Prompt 9: Final Project Critique 2
A second group in my section presented on the Environmental Sustainability goal. I was largely unimpressed with this group's presentation. The Millennium Development Goals are explicitly about helping the advancement of the developing world, yet this project seemed to focus almost exclusively on methods which were entirely irrelevant to that market. I guess they must have interpreted the project differently than we did, but it doesn't make a lot of sense to me to present on the MDGs with solutions which are totally inappropriate to the nation's the UN's project os focused on. I can understand focusing locally as an analogy for what can be done in the developing world, but when the proposed solutions are energy efficient light-bulbs and digital thermometers and bio-gas, there's really nothing meaningful that applies to the developing world to be extracted.

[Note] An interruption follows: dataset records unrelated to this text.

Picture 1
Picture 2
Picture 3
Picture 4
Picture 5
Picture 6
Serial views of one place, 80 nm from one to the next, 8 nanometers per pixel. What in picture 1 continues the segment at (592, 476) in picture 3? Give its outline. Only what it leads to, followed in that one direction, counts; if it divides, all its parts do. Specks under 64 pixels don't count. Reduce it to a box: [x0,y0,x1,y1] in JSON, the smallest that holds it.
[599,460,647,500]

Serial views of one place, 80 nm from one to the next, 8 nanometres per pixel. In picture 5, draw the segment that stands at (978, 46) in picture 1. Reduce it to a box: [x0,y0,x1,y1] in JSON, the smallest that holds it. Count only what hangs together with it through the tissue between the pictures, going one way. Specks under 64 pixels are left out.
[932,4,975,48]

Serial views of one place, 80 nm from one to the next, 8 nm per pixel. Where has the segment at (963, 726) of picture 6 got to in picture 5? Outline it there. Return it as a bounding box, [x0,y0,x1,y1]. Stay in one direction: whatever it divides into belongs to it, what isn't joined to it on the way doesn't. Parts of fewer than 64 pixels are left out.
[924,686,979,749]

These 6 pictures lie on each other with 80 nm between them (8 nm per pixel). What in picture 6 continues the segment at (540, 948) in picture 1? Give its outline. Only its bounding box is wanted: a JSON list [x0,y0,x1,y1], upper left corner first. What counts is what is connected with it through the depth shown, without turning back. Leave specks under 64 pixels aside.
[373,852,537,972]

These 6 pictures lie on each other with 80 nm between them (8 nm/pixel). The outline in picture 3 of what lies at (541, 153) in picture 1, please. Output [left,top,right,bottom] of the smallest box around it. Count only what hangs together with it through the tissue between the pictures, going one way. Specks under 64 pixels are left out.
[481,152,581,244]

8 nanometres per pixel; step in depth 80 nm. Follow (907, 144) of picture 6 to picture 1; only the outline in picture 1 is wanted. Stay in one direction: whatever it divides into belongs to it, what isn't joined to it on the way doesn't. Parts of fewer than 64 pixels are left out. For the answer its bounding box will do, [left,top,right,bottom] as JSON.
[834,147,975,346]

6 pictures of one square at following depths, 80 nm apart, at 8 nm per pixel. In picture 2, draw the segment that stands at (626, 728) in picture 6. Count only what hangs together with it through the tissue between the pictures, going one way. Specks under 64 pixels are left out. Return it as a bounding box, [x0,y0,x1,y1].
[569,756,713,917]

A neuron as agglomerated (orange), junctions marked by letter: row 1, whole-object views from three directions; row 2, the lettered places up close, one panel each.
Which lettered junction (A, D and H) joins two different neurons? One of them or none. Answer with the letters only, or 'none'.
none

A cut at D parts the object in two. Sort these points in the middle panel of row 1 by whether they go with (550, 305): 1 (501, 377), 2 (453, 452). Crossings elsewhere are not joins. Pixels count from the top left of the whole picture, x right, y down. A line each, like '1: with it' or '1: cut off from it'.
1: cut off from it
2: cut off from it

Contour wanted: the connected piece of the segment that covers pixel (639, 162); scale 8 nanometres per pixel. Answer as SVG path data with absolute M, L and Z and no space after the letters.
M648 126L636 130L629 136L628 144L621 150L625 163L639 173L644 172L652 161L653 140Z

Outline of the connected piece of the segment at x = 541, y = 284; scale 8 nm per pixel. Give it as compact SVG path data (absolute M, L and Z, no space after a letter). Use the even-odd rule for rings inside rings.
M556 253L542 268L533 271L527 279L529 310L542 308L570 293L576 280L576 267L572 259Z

This group briefly addressed the developing world directly, namely by stating that it is necessary to change individual's mindsets, and government/societal values will follow. However, I think that a more in depth address of the specific problem of pollution in the developing world was called for, particularly as it is the largest source of pollution in the world. Even the tactics they proposed for the first-world were not effective at actually eliminating environmental damage — almost all of the methods they addressed were simply ways of reducing electricity usage, which does not address the fact that the electricity used is still coming mostly from environmentally unsound and heavily-polluting sources. The only means of actually reducing dependence on un-renewable resources they addressed was bio-gas, which they openly acknowledged is not actually a sustainable technology. The one point of their presentation which most struck me was the fact that 30 million ink cartridges are disposed each year. This is an example of corporation's pure greed leading to massive environmental harm — there is no need for even one ink cartridge to be exposed, except that printer manufacturers refuse to make printers which can be re-filled without buying a new cartridge, and they specifically design the cartridges to be short-lived, as well as technically complicated to justify the exorbitant prices they pay. This seemed like a clear situation where concrete progress towards reducing environmental harm is possible, yet this group did not even address the complex and despicable reality behind this statistic. I hate to be harsh but I was not impressed.